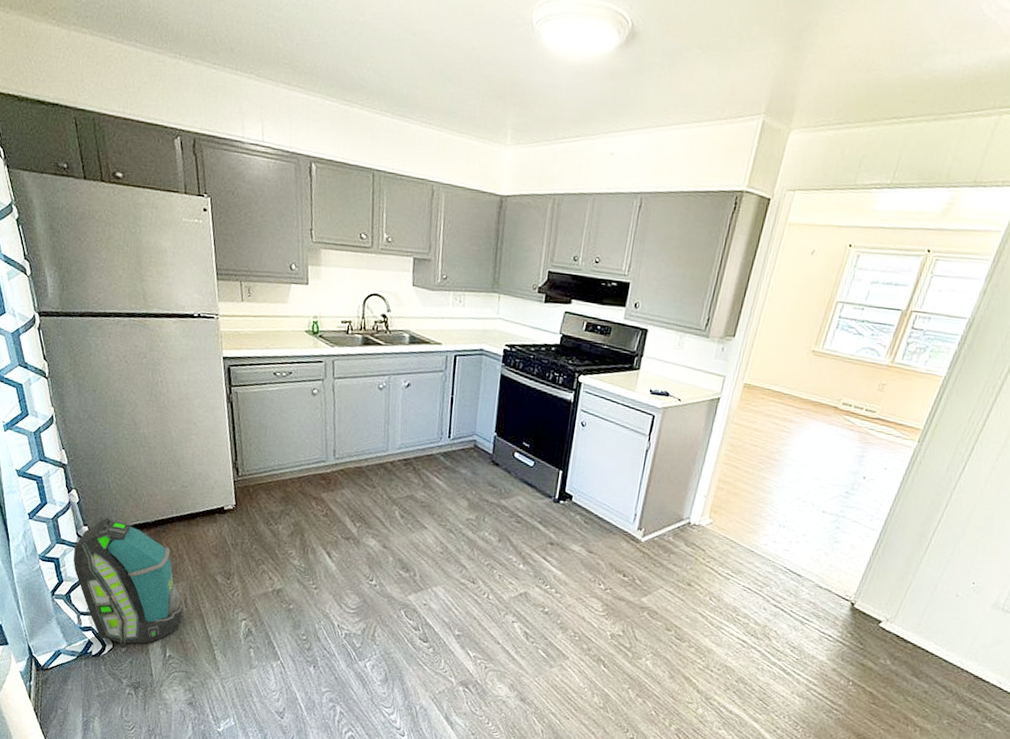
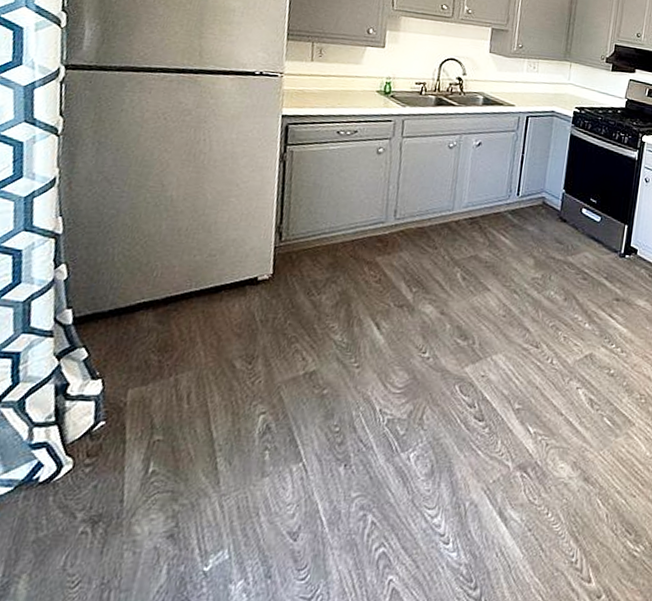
backpack: present [73,517,183,644] -> none [39,296,184,462]

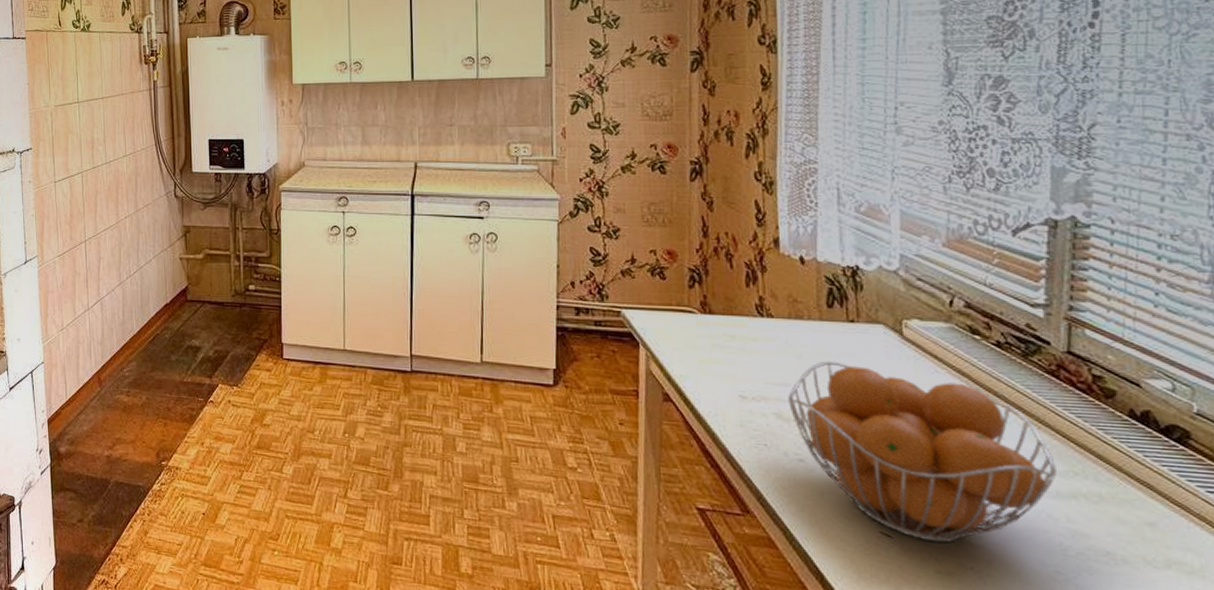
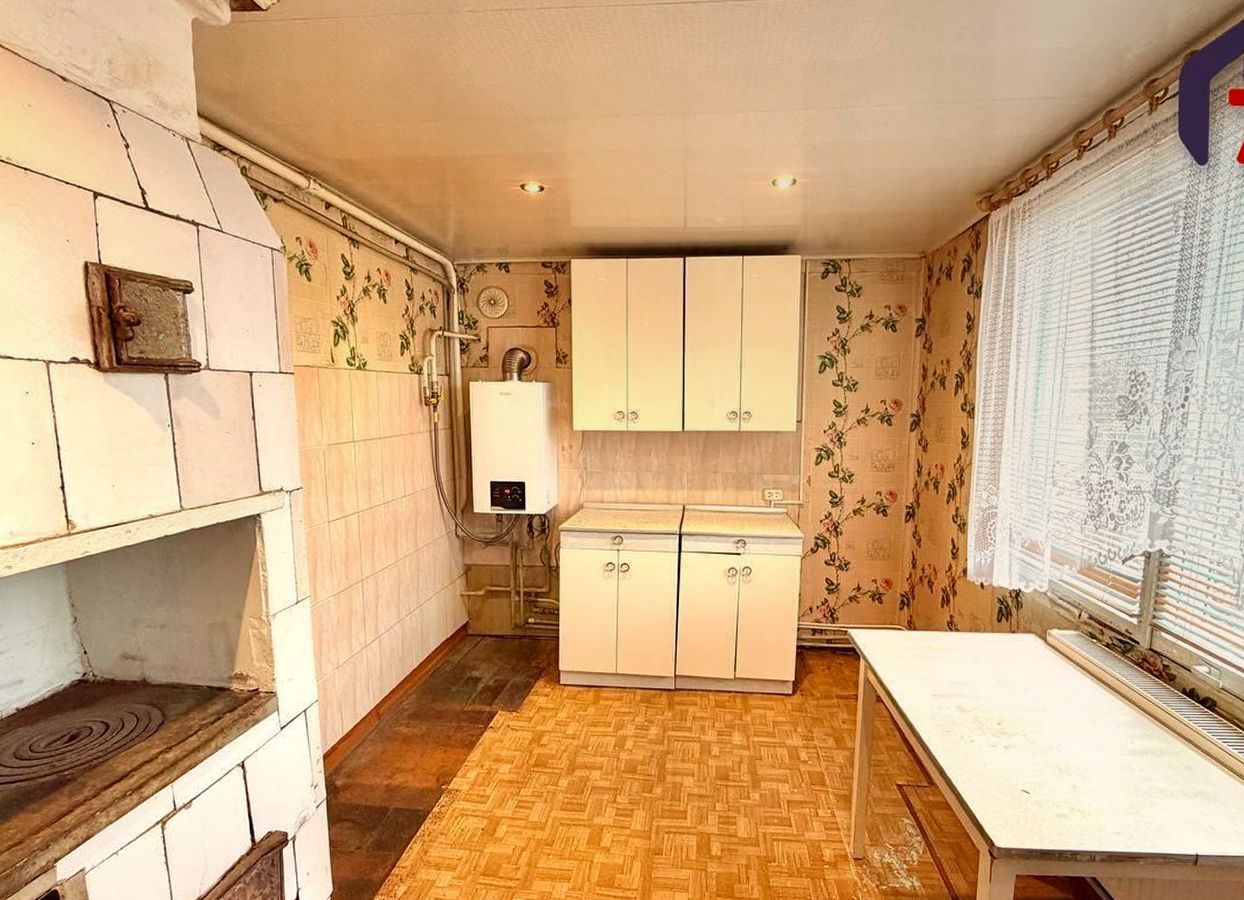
fruit basket: present [788,360,1057,543] -> none [966,663,1136,794]

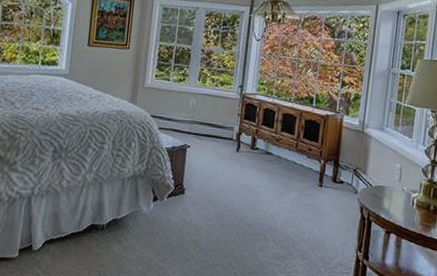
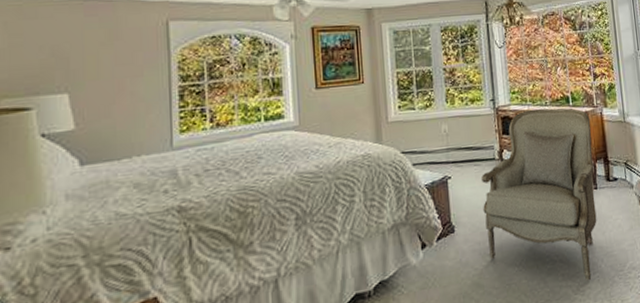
armchair: none [211,102,330,265] -> present [481,108,597,281]

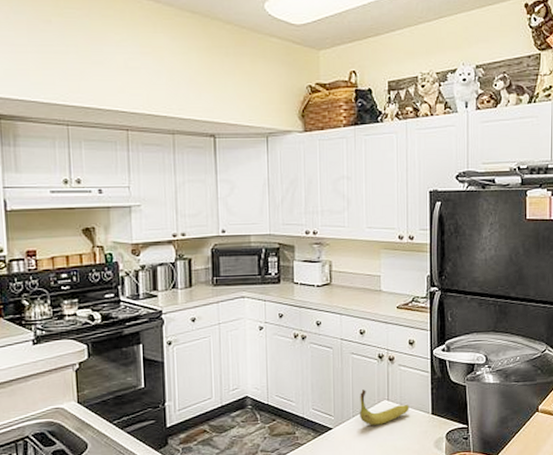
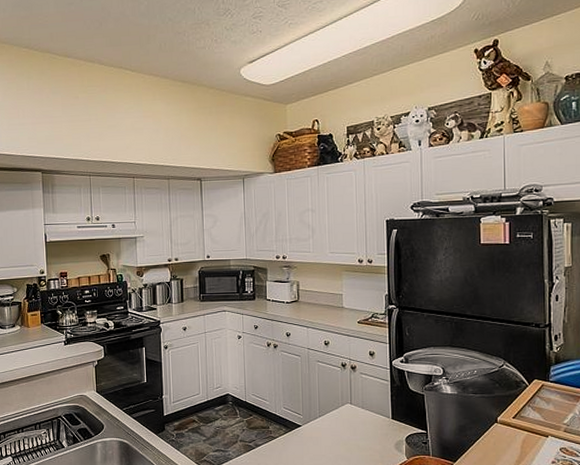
banana: present [359,390,409,425] -> none [324,393,371,425]

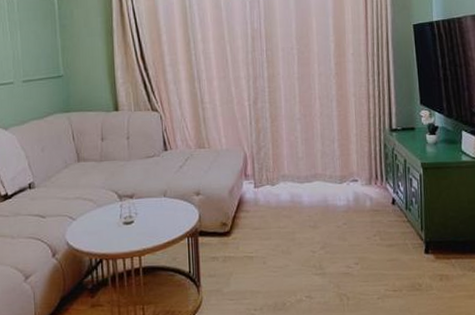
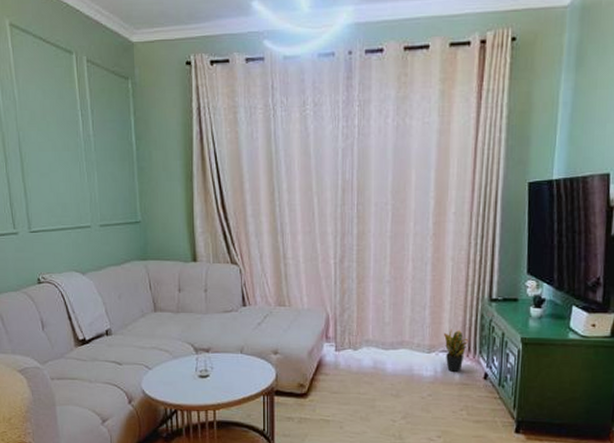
potted plant: none [353,159,376,201] -> present [444,329,469,373]

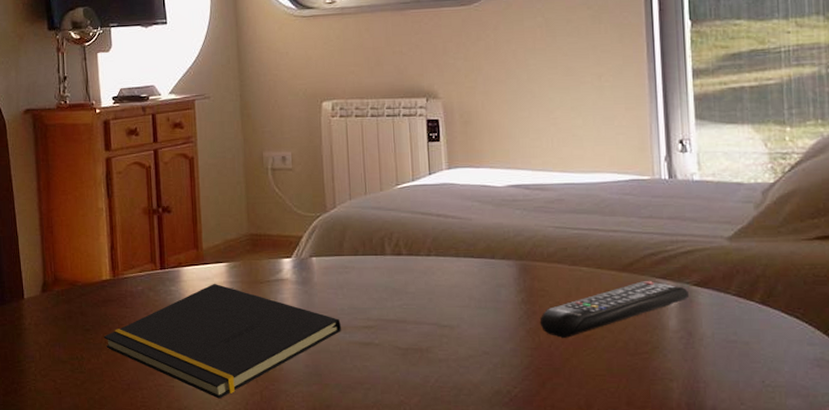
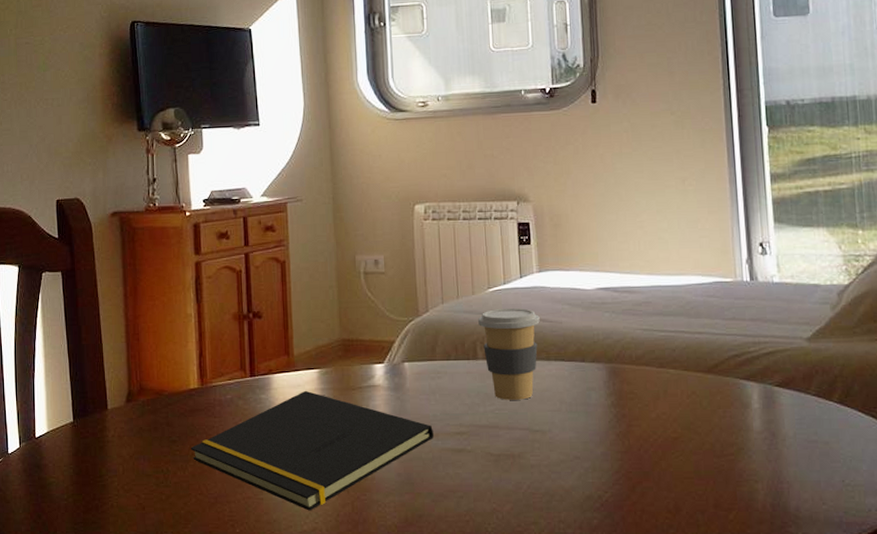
coffee cup: none [385,205,449,295] -> present [477,308,540,400]
remote control: present [539,280,689,338] -> none [629,381,771,441]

----------------

▶ [Exercise goal] The lines wanted are those from the one holding "coffee cup: none" through the final line of the listing; print them exactly.

▶ [Your solution]
coffee cup: none [385,205,449,295] -> present [477,308,540,400]
remote control: present [539,280,689,338] -> none [629,381,771,441]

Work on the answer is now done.